## Supplied material
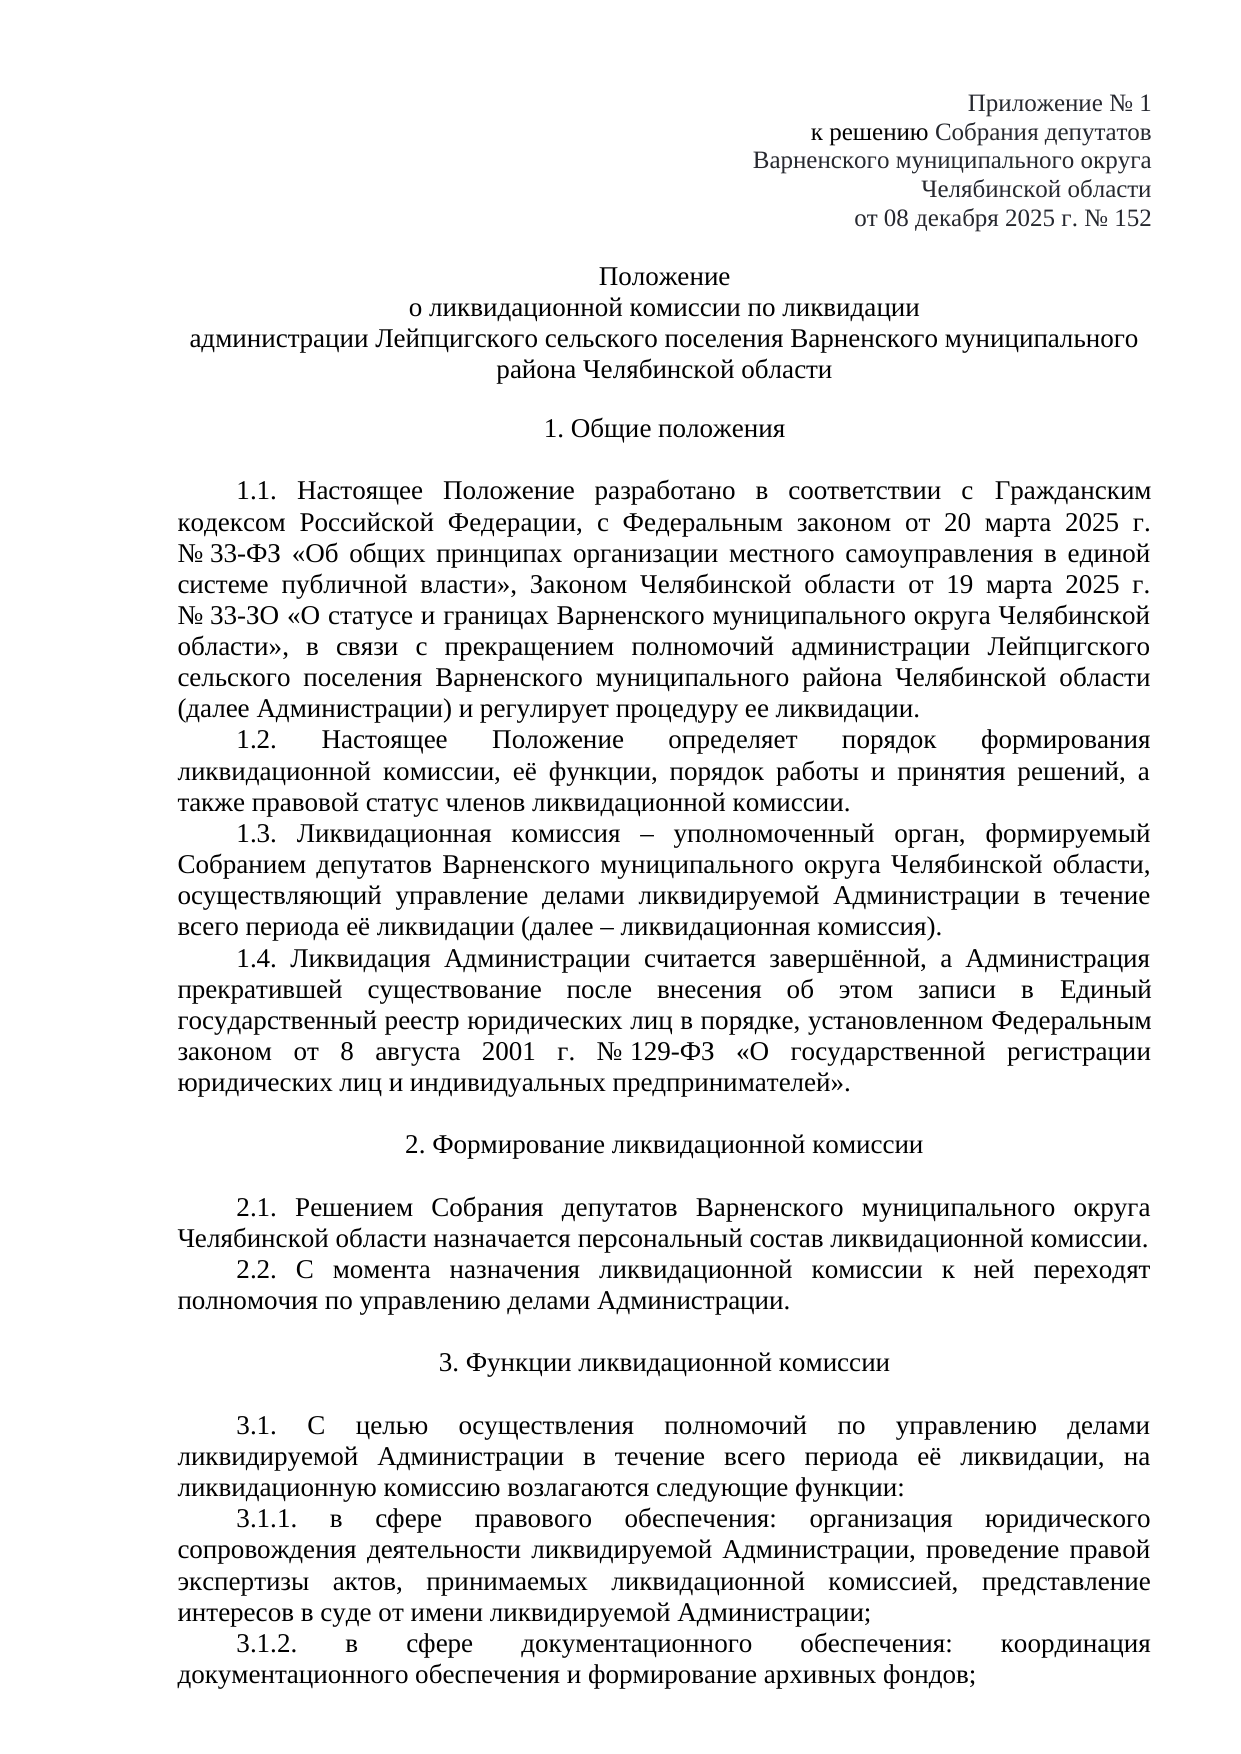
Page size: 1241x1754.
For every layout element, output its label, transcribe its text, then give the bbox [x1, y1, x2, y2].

text 2. Формирование ликвидационной комиссии [177, 1128, 1152, 1160]
text 1.1. Настоящее Положение разработано в соответствии с Гражданским кодексом Российской Федерации, с Федеральным законом от 20 марта 2025 г. № 33-ФЗ «Об общих принципах организации местного самоуправления в единой системе публичной власти», Законом Челябинской области от 19 марта 2025 г. № 33-ЗО «О статусе и границах Варненского муниципального округа Челябинской области», в связи с прекращением полномочий администрации Лейпцигского сельского поселения Варненского муниципального района Челябинской области (далее Администрации) и регулирует процедуру ее ликвидации. [177, 474, 1152, 724]
text 3.1. С целью осуществления полномочий по управлению делами ликвидируемой Администрации в течение всего периода её ликвидации, на ликвидационную комиссию возлагаются следующие функции: [177, 1409, 1152, 1502]
text 2.1. Решением Собрания депутатов Варненского муниципального округа Челябинской области назначается персональный состав ликвидационной комиссии. [177, 1191, 1152, 1253]
text 3.1.2. в сфере документационного обеспечения: координация документационного обеспечения и формирование архивных фондов; [177, 1627, 1152, 1689]
text Положение о ликвидационной комиссии по ликвидации [177, 259, 1152, 322]
text Челябинской области от 08 декабря 2025 г. № 152 [177, 174, 1152, 232]
text 1.3. Ликвидационная комиссия – уполномоченный орган, формируемый Собранием депутатов Варненского муниципального округа Челябинской области, осуществляющий управление делами ликвидируемой Администрации в течение всего периода её ликвидации (далее – ликвидационная комиссия). [177, 817, 1152, 942]
text 1. Общие положения [177, 412, 1152, 443]
text 3.1.1. в сфере правового обеспечения: организация юридического сопровождения деятельности ликвидируемой Администрации, проведение правой экспертизы актов, принимаемых ликвидационной комиссией, представление интересов в суде от имени ликвидируемой Администрации; [177, 1502, 1152, 1627]
text 2.2. С момента назначения ликвидационной комиссии к ней переходят полномочия по управлению делами Администрации. [177, 1253, 1152, 1315]
text 1.2. Настоящее Положение определяет порядок формирования ликвидационной комиссии, её функции, порядок работы и принятия решений, а также правовой статус членов ликвидационной комиссии. [177, 724, 1152, 817]
text администрации Лейпцигского сельского поселения Варненского муниципального района Челябинской области [177, 322, 1152, 384]
text Приложение № 1 к решению Собрания депутатов Варненского муниципального округа [177, 88, 1152, 174]
text 1.4. Ликвидация Администрации считается завершённой, а Администрация прекратившей существование после внесения об этом записи в Единый государственный реестр юридических лиц в порядке, установленном Федеральным законом от 8 августа 2001 г. № 129-ФЗ «О государственной регистрации юридических лиц и индивидуальных предпринимателей». [177, 942, 1152, 1097]
text 3. Функции ликвидационной комиссии [177, 1347, 1152, 1378]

## Required work
Wherever the word "Положение" shows up in the material, copy the line it is on.

## Result
text 1.1. Настоящее Положение разработано в соответствии с Гражданским кодексом Российской Федерации, с Федеральным законом от 20 марта 2025 г. № 33-ФЗ «Об общих принципах организации местного самоуправления в единой системе публичной власти», Законом Челябинской области от 19 марта 2025 г. № 33-ЗО «О статусе и границах Варненского муниципального округа Челябинской области», в связи с прекращением полномочий администрации Лейпцигского сельского поселения Варненского муниципального района Челябинской области (далее Администрации) и регулирует процедуру ее ликвидации. [177, 474, 1152, 724]
text Положение о ликвидационной комиссии по ликвидации [177, 259, 1152, 322]
text 1.2. Настоящее Положение определяет порядок формирования ликвидационной комиссии, её функции, порядок работы и принятия решений, а также правовой статус членов ликвидационной комиссии. [177, 724, 1152, 817]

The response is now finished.